La chronique insolente de Gérard-Georges Lemaire
Figures de cire dans le genre abstrait
par Gérard-Georges Lemaire

Quelques prolégomènes

Un mot peut être comme une bombe à fragmentation. Ou encore comme une bombe à retardement. C’est selon.
Un mot a le pouvoir, si c’est un bon mot, un mot d’esprit, un mot bien en chair, plein d’énergies vitales et de sucs printaniers, un mot qu’on peut prendre au propre comme au figuré, de nous entraîner dans plusieurs univers, les uns bien réels, les autres vraiment imaginaires. Il nous dévoile l’univers tel qu’il existe ou nous révèle des instants perdus de notre existence. Il a cette faculté fabuleuse d’évoquer des choses qui sont là et des choses qui sont absentes. Les mots existent dans l’abstraction autant que dans la figuration. Les choses, elles, se passeraient volontiers des mots. Mais voilà, nous ne pouvons plus nous passez d’eux. René Magritte a eu beau se révolter en peignant une pipe et en écrivant au-dessous : « Ceci n’est pas une pipe ». Il a eu raison : l’homme a sa dignité et peut voir le monde à sa guise. Mais il n’y avait rien à faire : sa pipe, toute peinte qu’elle fut, et par conséquent libre, enlevée à la réalité réifiée, fictive, nous soufflait toujours ce mot, dans quelque langue qu’on eût choisie. Les mots collent aux choses et nous nous agrippons à eux pour ne pas sombrer dans le néant de l’inconnaissance. Ce qui est sans nom est mystérieux, angoissant, suspect et laisse sans doute planer l’ombre d’un doute - un danger en danger, en somme.

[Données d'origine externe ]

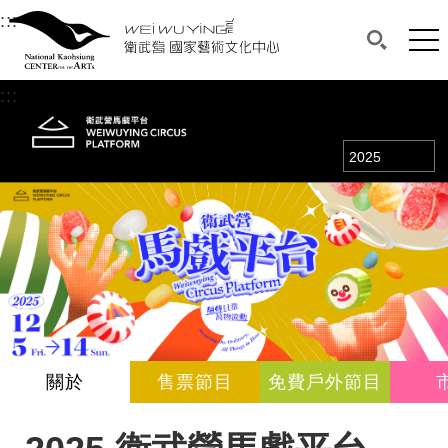
衛武營國家藝術文化中心
衛武營國家藝術文化中心 National Kaohsi
:::
選單連結區塊，此區塊列有本網站主要連結。
中央內容區塊，為本頁主要內容區。
網站
搜尋(開啟
:::
中央內容區塊，為本頁主要內容區。
年度
關於
售票節目
免費戶外節目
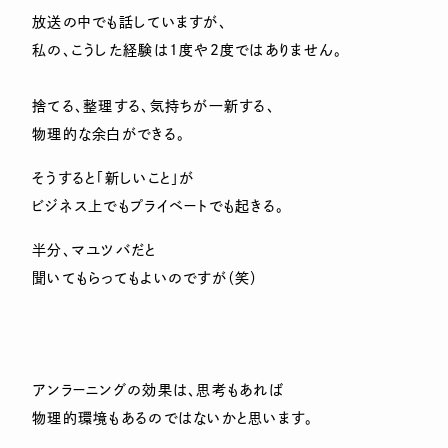
放送の中でも話していますが、
私の、こうした経験は1度や2度ではありません。
捨てる、整理する、気持ちが一新する、
物理的な余白ができる。
そうすると「新しいこと」が
ビジネス上でもプライベートでも起きる。
半分、マユツバだと
聞いてもらってもよいのですが（笑）
アンラーニングの効果は、思考もあれば
物理的環境もあるのではないかと思います。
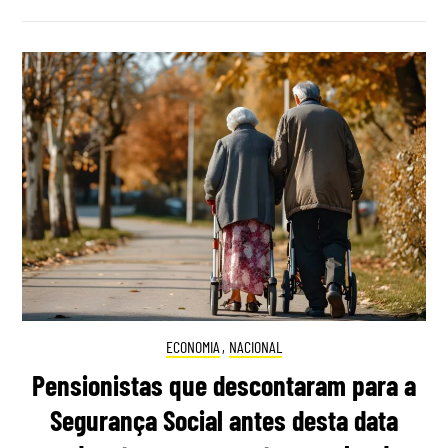
ECONOMIA
,
NACIONAL
Pensionistas que descontaram para a
Segurança Social antes desta data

La poésie a été un remède pour l’homme prisonnier du langage. Il avait reçu en dotation un outil magnifique, mais aussi un fruit empoisonné (celui de l’arbre de la connaissance, cela va sans dire). Il fallait donc qu’il eût barre sur ce lexique envahissant et qu’il en fasse sa chose. Il le fit pour maîtriser le réel. Puis il l’utilisa pour conquérir le pouvoir. La poésie a donné d’autres poids et d’autres mesures aux mots. Des contrepoids, tout bien pesé. Pour Stéphane Mallarmé, l’art poétique consistait à donner une résonance inouïe aux mots en les arrachant à leur usage commun. On a voulu leur attribuer des significations nouvelles ou en extraire la substantifique moelle. Francis Ponge, avec son Savon par exemple, a éprouvé la nécessité d’en explorer l’anatomie, comme un jeune carabin découvre les secrets du vivant en disséquant un cadavre. Un mot recèle en son sein un univers complexe et insondable qui fait pourtant partie de notre expérience familière des êtres et des choses. Et l’écriture est là pour rendre cette familiarité surprenante, parfois extraordinaire, tout en conservant ses évidences.

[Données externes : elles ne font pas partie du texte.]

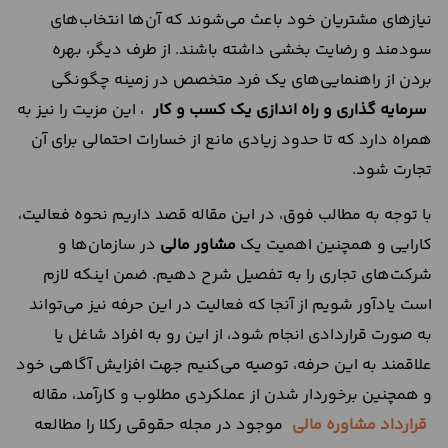
نیازهای مشتریان خود باعث می‌شوند که آن‌ها انتخاب‌های
سودمند و رضایت بخشی داشته باشند. از طرف دیگر، بهره
بردن از راهنمایی‌های یک فرد متخصص در زمینه چگونگی
سرمایه گذاری و راه‌ اندازی یک کسب و کار
، این مزیت را نیز به
همراه دارد که تا حدود زیادی مانع از خسارات احتمالی برای آن
تجارت شود.
با توجه به مطالب فوق، در این مقاله قصد داریم نحوه فعالیت،
کارایی و همچنین اهمیت یک
مشاور مالی
در سازمان‌ها و
شرکت‌های تجاری را به تفصیل شرح دهیم. ضمن اینکه لازم
است یادآور شویم از آنجا که فعالیت در این حرفه نیز می‌تواند
به صورت قراردادی انجام شود، از این رو به افراد شاغل یا
علاقمند به این حرفه، توصیه می‌کنیم جهت افزایش آگاهی خود
و همچنین برخوردار شدن از عملکردی مطلوب و کارآمد، مقاله
قرارداد مشاوره مالی
موجود در مجله حقوقی رکلا را مطالعه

Si l’on se place dans l’optique de l’art, la cire nous fait aussitôt penser à la sculpture. La technique de la cire perdue est séculaire et est encore utilisée de nos jours pour donner une forme au métal, que ce soit du bronze de l’argent ou de l’or. La cire disparaît complètement au cours du processus conduisant à la création d’une sculpture ou d’une pièce de joaillerie. Elle est essentielle à ce processus, mais elle n’en est que le modeste instrument. La cire a la même place que le jaune d‘œuf dans la préparation de la peinture à l’huile à la fin du quinzième siècle.